PAISD students go technical

Published 8:05 pm Wednesday, October 4, 2006

By Ashley Sanders

The News staff writer

Former Woodrow Wilson Middle School students finally got new computers to replace the one’s lost one year ago.

Superintendent Johnny Brown, representatives from Apple Computers and several district employees were on hand Wednesday morning to distribute computers to the sixth grade students at Franklin Elementary School.

In the fall of 2004, students at Wilson Middle School received laptops through the Technology Immersion Pilot (TIP), a two-year grant from the Texas Education Agency, that provides access to state-of-the-art technology tools capable of engaging students and teachers in 21st century teaching and learning.

Upon hearing that the state would not replace the computers destroyed by Hurricane Rita, several Port Arthur parents pushed Senator Kyle Janek to step in and take up their cause this past June.

Because of the parent and school district involvement, TEA announced on June 15 that the TIP grant would continue for Wilson students.
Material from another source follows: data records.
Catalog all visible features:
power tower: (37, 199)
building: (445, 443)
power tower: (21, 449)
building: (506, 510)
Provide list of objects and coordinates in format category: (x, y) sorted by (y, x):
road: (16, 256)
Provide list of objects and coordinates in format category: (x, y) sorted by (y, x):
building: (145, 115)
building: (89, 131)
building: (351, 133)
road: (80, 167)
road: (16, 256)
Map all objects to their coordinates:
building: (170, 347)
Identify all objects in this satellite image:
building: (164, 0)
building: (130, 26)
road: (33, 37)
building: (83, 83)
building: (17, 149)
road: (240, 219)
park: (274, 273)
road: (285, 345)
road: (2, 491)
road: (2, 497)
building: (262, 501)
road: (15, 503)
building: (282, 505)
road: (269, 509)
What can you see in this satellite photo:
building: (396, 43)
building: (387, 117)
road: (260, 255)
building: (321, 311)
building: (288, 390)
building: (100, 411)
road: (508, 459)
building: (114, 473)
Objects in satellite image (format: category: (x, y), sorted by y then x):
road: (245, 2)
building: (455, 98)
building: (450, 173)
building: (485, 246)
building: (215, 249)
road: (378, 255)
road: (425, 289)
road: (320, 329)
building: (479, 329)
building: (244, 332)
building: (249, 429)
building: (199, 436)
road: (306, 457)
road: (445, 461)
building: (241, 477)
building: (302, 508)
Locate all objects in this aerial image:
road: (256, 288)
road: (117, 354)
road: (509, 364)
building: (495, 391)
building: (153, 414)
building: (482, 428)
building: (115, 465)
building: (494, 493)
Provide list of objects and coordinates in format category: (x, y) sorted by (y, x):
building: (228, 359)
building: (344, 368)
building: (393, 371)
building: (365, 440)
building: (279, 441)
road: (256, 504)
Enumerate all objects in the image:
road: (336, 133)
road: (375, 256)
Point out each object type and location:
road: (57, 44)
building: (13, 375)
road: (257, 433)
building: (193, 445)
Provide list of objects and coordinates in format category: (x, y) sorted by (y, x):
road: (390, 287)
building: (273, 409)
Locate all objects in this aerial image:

At that time, the campus was set to receive a little more than $871,000 from the state over the next year.

This week the district received 825 computers to be distributed to teachers and sixth, seventh and eighth grade students at Franklin Elementary and the Memorial Seventh, Eighth and Ninth Grade Campus.

According to PAISD, students are allowed to use the computers at school and take the laptops home, but they must be returned at the end of the school year.